_Text passage:_
*** Block opens ***
Forum: Building VoltDB Applications

Post: Question on using CSVLoader of voltdb

Question on using CSVLoader of voltdb
Nithya.narasimhan@hp.com
Jan 29, 2014
Hi,

I am using the CSVLoader to load 10,000000 rows in a voltdb table.It is a partitioned table.

Command used is - ./csvloader -f test10000000.csv -m 20000000 --limitrows 15000000 customer

Deployment.xml is -

<?xml version="1.0"?>
<deployment>
<cluster hostcount="1"
sitesperhost="3"
/>
<httpd enabled="true">
<jsonapi enabled="true" />
</httpd>
</deployment>

The performance I got is -

CSVLoader elaspsed: 98.32 seconds
Number of input lines skipped: 0
Number of lines read from input: 10000000
Number of rows discovered: 10000000
Number of rows successfully inserted: 9498503
Number of rows that could not be inserted: 501497
CSVLoader rate: 96608.05 row/s

Now I added one more node to the cluster and used following -

./csvloader -f test10000000.csv -m 20000000 --limitrows 15000000 customer --servers 172.16.251.152,172.16.251.153

My deployment xml is

<?xml version="1.0"?>
<deployment>
<cluster hostcount="2"
sitesperhost="3"
/>
<httpd enabled="true">
<jsonapi enabled="true" />
</httpd>
</deployment>

However the seconds elapsed has doubled.Why is this happening? Should the time taken not be halved ? What am I doing wrong?

Thanks in advance

Nithya
anish
Jan 29, 2014
Nithya,

CSVLoader launches thread per partition for processing. Since you have now more partitions the loader is not optimally managing threads based on your number of cores on the machine. We are aware of the slowness in such configuration.
To work around this issue can you run cdv loader as below and see if you get better performance.
*** Block closes ***
_Data shown:_
*** Block opens ***
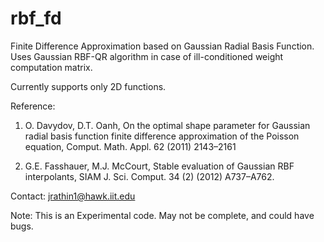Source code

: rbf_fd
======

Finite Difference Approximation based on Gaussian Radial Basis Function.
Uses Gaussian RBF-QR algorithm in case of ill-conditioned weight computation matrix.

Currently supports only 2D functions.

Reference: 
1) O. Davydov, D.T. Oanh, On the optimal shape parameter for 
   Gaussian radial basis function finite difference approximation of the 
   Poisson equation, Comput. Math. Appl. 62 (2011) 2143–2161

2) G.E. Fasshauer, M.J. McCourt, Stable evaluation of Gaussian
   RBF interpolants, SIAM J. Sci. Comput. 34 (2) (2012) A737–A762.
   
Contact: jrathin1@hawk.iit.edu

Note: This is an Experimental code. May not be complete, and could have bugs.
*** Block closes ***
*** Block opens ***
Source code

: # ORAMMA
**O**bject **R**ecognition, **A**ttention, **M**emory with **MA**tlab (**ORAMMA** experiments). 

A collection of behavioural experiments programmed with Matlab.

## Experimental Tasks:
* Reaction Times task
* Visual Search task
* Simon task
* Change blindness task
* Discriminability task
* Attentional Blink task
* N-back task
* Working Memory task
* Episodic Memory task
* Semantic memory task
*** Block closes ***
_Written task 1:_ List every command-line option that appears in the second csvloader command of the VoltDB CSVLoader forum thread.
_Written task 2:_ Write the next part of the VoltDB CSVLoader forum thread, starting right after its last sentence.

_Written response 1:_
-f
-m
--limitrows
--servers

_Written response 2:_
./csvloader -f test10000000.csv -m 20000000 --limitrows 15000000 -p CUSTOMER.insert --servers 172.16.251.152,172.16.251.153

Thanks
Anish
Few more questions on CSVLoader
Nithya.narasimhan@hp.com
Jan 30, 2014
Hi,

Thank you very much for your response.After using this option, the time taken has reduced further by 16 seconds.The output is now as below -

CSVLoader elaspsed: 134.508 seconds
Number of input lines skipped: 0
Number of lines read from input: 10000000
Number of rows discovered: 10000000
Number of rows successfully inserted: 9498503
Number of rows that could not be inserted: 501497
CSVLoader rate: 70616.64 row/s

But my doubt is this, after adding a new node why has the time taken increased instead of decreasing? Also is there anyway to suppress the ERROR output that comes on the console?
anish
Jan 30, 2014
Nithya,

Can you send us your ddl?

Also are you running 2 nodes on different machine and csvloader on third?
Can you share system information? memory,cpu, cores and such.

Thanks
Anish
energyd
Oct 29, 2015
Hi there,
By using "-p CUSTOMER.insert" option, I assume you are using the default stored procedure? In that case, how does the procedure know if the table is partitioned and act as a single partition stored procedure?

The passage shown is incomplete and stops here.